第7話

俺のジョッキも残りわずかになった。

「中学生って、なんでお酒飲めないの?二十歳からっていうけど、中身が全然成長してなくても年さえ食ってればいいって事なの?結局、人間って見た目ってこと?」

 オレンジジュースを飲み干して、どんとテーブルに置いた。

 おもしろいね。そういやそうかもしれないね。身体がでかくても小さくても二十歳からってのは不思議だよな。二十歳だっておとななやつもいれば小学生みたいに成長してない幼いやつだっているのにね。おとなって枠で一つになっちまう。

「おっまえ、ひねくれてるねぇ~。クラスとかで浮いてねえ?他に判断材料がないんだからしかたねぇだろうがよ」

 ナオトの言葉がピンポイントだったらしく、瞳をかっと見開いた。

 あわててグラスをテーブルに置いて、ツバサが話題を変えようとどもる。

「さ、更沙ちゃん、ここ来た事あるの?な、なんだか慣れてるみたいだったよね」

 さっき俺が質問した時は、しかとだった更沙は今度は答えた。

「通りの向こう側に由梨花の家があったから」

 更沙は悲しそうな表情でつぶやいた。

 通りの向こう側にはたしか大きな家が何件か建っていた。

「よく、家族揃って一緒にここで食事した」

 ああ、更沙の友だちの家は立ち退きにあったんだ。

 今は、再開発のための更地がところどころに広がっているだけのしけた景色。

「でその子は、今どこに住んでるの?」

 俺の質問にも素直に答えた。

「都内」

 いつになく、ツバサがおしゃべりだ。

「さ、さびしくなっちゃったんだね」

「寂しいって言うか、、だって喧嘩してる途中だったんだもん。原因もわかんないままだったんだよ!」

 ナオトが、まだ腹一杯じゃないらしく冷麺を注文すると言って手をあげた。良かった、こいつまでおごるって言わなくて。

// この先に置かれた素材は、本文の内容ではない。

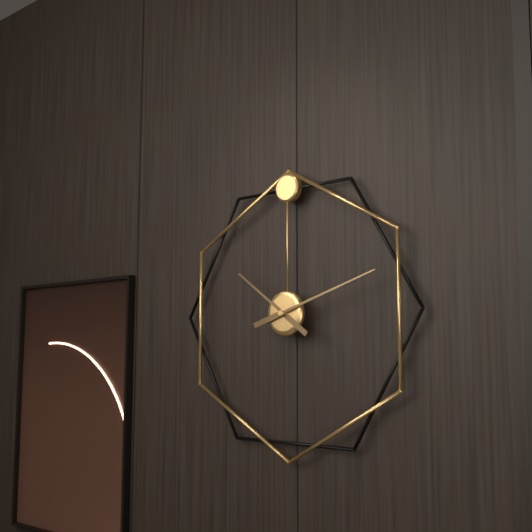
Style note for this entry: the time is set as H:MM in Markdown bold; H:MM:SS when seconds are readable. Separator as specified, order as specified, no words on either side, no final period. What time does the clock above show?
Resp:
**10:12**
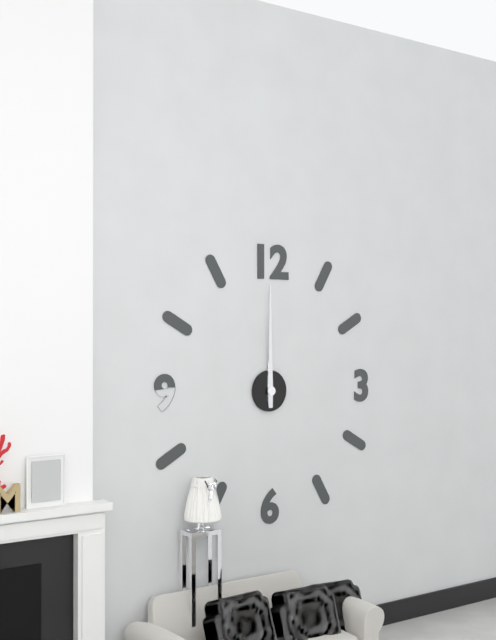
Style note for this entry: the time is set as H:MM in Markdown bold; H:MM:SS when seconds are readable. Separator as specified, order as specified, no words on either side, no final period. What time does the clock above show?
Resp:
**12:00**
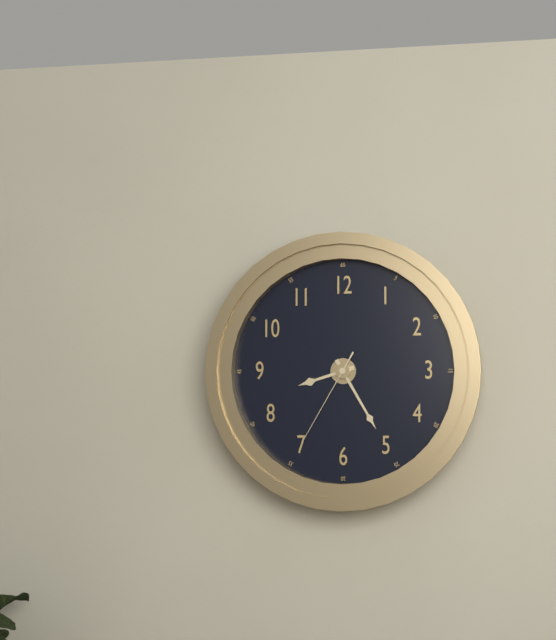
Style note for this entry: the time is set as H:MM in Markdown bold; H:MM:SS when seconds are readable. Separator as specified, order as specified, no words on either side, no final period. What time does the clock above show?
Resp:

「喧嘩の答えが出したかった訳ね。どっちが正しいか、とか?あ、おね~さ~ん、れ~めん一つ持ってきてくんな~い、とびきりうまいやつおねが~い!」

「そうだよ。なんで怒ってるのかわかんないまんま、いなくなっちゃうなんて卑怯じゃんか!」

 ほうっとナオトが腕組みをする。更沙の目元が赤くなった。

「れ、連絡取る事って、でできないの?」

 あれれツバサ、どもっちゃってあせりまくってる?

 更沙は話し始めた。クラスで人気者の由梨花って言う友達となぜか理由もわからずに仲たがいしてしまったこと。その子がそのまま、転校してしまったこと。クラスメートに自分が泥棒だと思われてるかも知れないということ。もしかしたら、これからいじめにあうかもと。

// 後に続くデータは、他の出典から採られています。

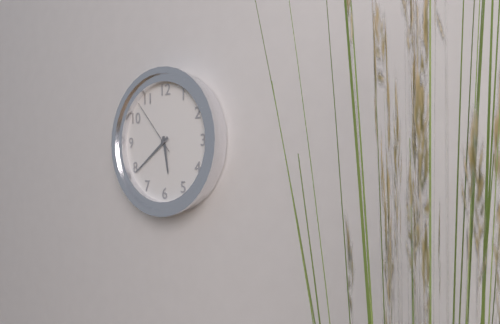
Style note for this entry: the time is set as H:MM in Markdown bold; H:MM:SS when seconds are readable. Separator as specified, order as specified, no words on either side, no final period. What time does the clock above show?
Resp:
**5:39:53**
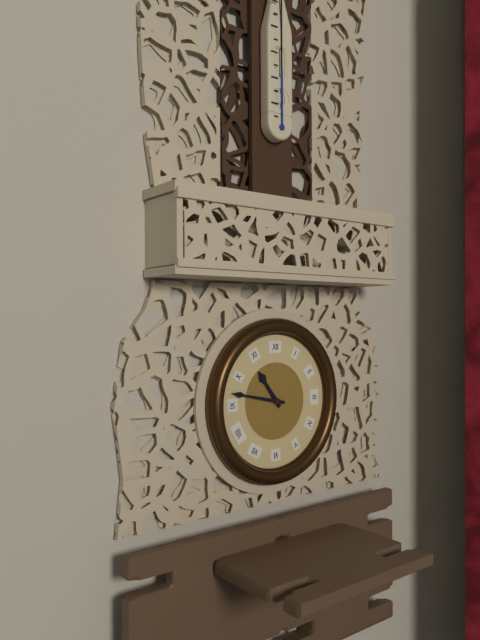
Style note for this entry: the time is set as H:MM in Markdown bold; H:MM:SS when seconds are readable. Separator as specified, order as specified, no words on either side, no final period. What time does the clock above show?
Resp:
**10:47**
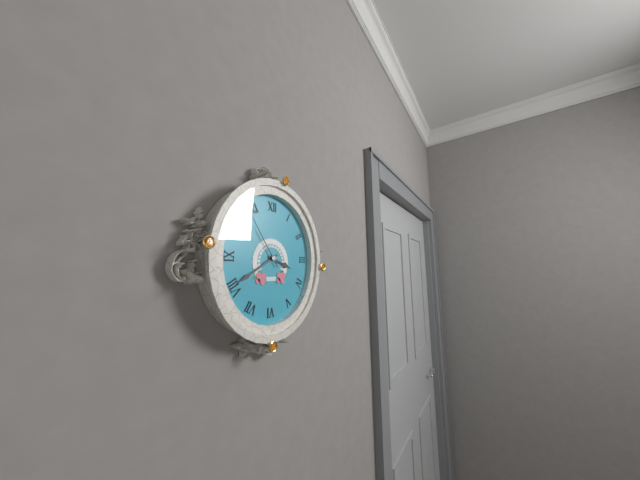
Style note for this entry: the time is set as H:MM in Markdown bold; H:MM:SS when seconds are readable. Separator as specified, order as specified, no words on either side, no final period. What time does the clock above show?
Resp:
**3:40:54**
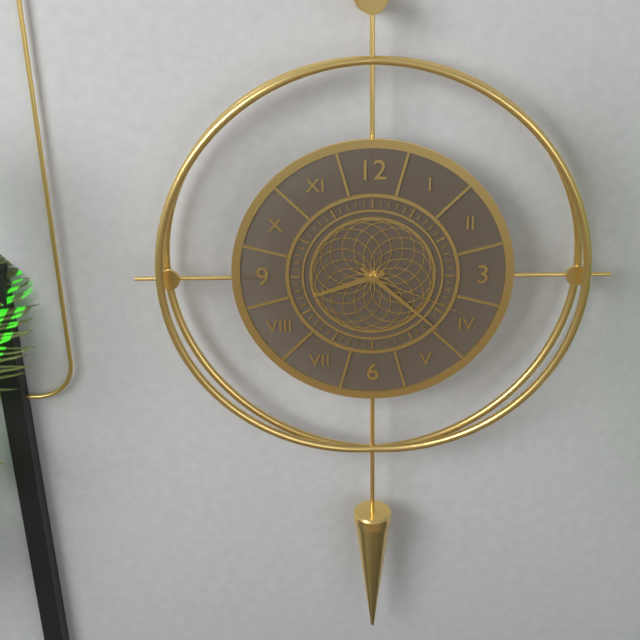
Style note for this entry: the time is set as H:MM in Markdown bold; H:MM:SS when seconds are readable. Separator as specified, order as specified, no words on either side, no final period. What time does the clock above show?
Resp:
**8:22:19**
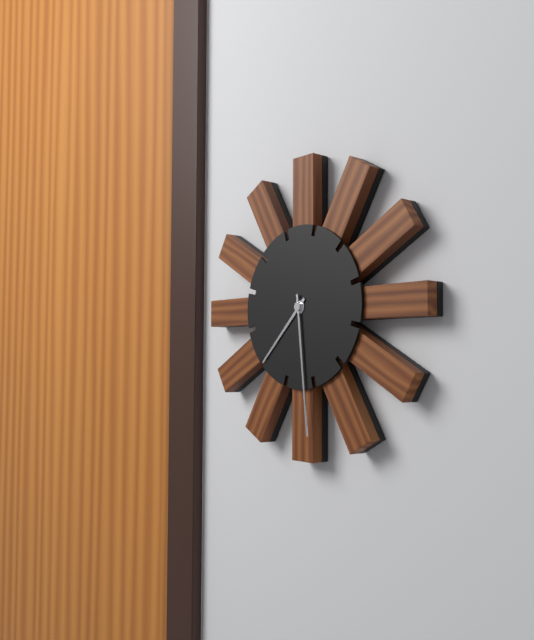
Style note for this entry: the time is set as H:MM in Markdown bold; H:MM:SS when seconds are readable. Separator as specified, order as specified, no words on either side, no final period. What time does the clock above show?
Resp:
**7:29**
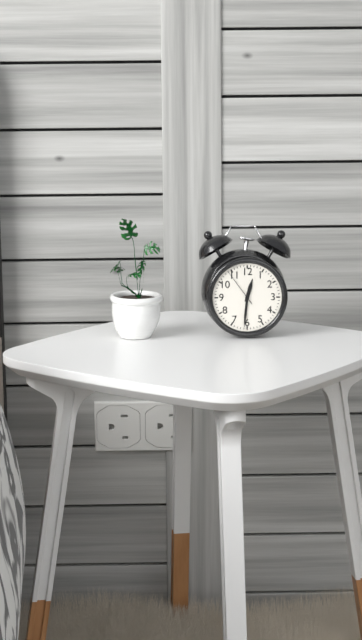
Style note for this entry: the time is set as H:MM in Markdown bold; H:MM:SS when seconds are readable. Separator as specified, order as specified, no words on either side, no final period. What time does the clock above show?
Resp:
**12:31**
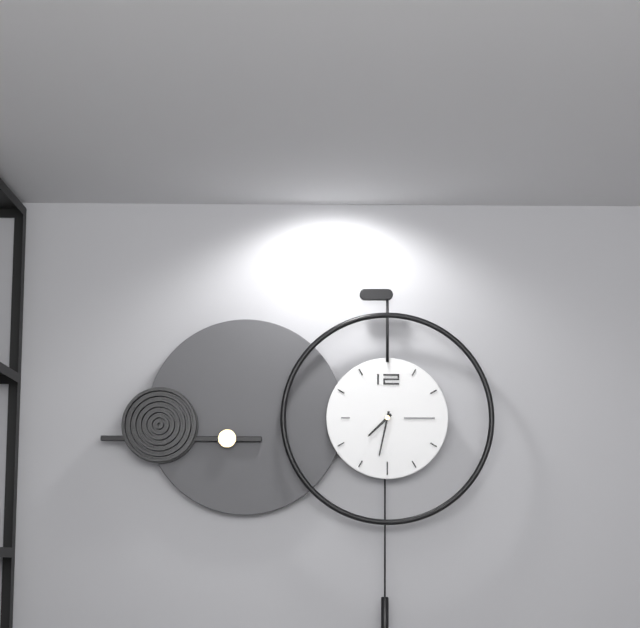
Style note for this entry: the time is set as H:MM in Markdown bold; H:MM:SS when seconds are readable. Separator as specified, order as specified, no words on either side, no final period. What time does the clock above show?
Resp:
**7:32**
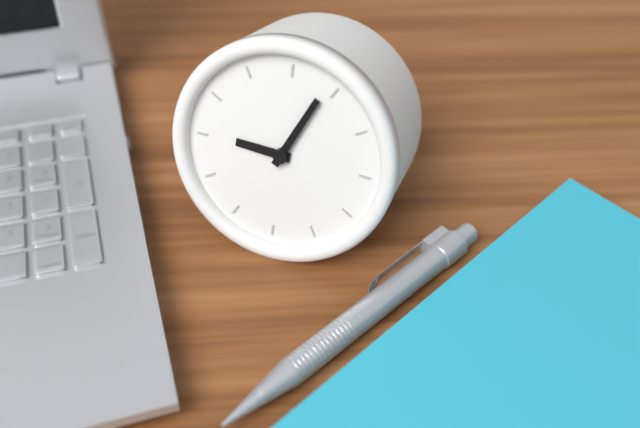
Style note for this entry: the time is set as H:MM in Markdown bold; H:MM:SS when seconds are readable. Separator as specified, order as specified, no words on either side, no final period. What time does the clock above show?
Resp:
**9:04**
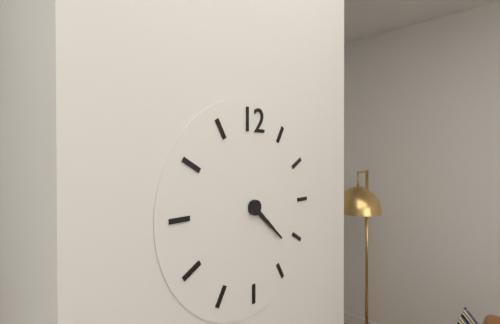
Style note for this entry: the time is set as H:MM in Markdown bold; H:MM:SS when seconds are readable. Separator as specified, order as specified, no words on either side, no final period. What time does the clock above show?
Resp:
**4:22**
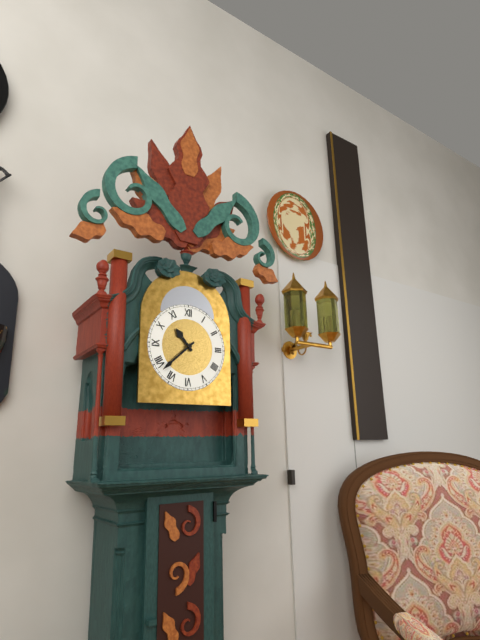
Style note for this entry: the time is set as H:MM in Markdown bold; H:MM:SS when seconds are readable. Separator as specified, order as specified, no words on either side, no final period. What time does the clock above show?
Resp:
**10:38**
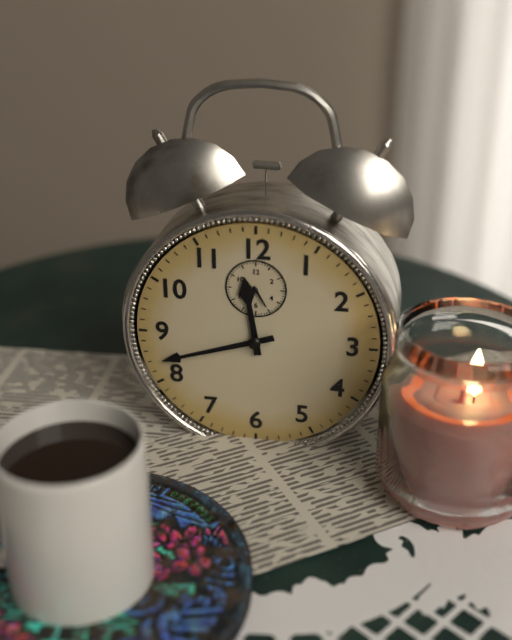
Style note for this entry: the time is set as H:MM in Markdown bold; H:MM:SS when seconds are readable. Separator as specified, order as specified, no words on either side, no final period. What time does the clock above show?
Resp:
**11:42**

「べつにいじめられるとか、そんな事はあたしどうでもいいんだ。人に弁解とか説明とか苦手だしうまく伝えるのってできないんだもん」

「やだねぇ~~、女子ってどうしていじめとか嫌がらせするんだろうなぁ~、わっけわかんねぇ~って」

 ズズズゥ~っと音をさせて、ナオトが冷麺をうまそうにすすった。

「ぼ、ぼくだって中学の時、いじめとかにあったよ」

 ありゃ、その話いくんすか。ナオトが嬉しそうに、にやついた。

「そうそう、リュウノスケにね!」

 さらに、ずるずる音をたてている。顔がにやけてるぞ、ナオト。